I have run numerous tests on the farm:
- Worker group Test (nodeA, nodeB), nodeA (/rave), nodeB (/rave/1st). Worker services stopped. Jobs sent to clusters /, /rave and /rave/1st. Worker services started. The /rave/1st job runs 1st, then the /rave and finally the /.
Nothing strange there.
- Worker group Test (nodeA, nodeB, nodeC), nodeA (/rave), nodeB (/rave/1st), nodeC (/other). Worker services stopped. Jobs sent to clusters /, /rave, rave/1st and /other. Worker services started. The /rave/1st job runs 1st, then the /other, then the /rave and finally the /.
All of which makes sense again given that /other has priority on nodeC.
- Worker group Test (nodeA, nodeB, nodeC), nodeA (/rave), nodeB (/rave/1st), nodeC (/). Jobs sent to clusters /, /rave, and /rave/1st. The /rave/1st job runs 1st but doesn't use nodeC even though its free, and then the /rave on nodeC. Odd as I would have expected on the FIFO order of things job / to be next. And finally the /.

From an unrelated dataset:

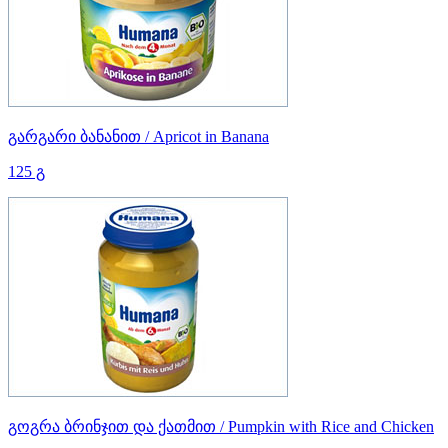
გარგარი ბანანით / Apricot in Banana
125 გ
გოგრა ბრინჯით და ქათმით / Pumpkin with Rice and Chicken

Some oddities here given that free cpu's weren't used to start with and that FIFO queueing didn't then apply for the non-clustered (job /) given that cpu's were free.
What happened in both these cases?
Another oddity I noticed in general was that in most cases (I ran more tests than these) it isn't always the job that starts first is finished first. Now all jobs executed were the same, but in most cases the /rave/1st job started first and finished last and the / job start last but finished first. This was because a couple of frames on the 1st job inexplicably took over 10 mins to complete. Whereas the /job all completed in a short time. What was going on with the total completion times here?
But at least the /rave/1st always seemed to start before the /rave or the /.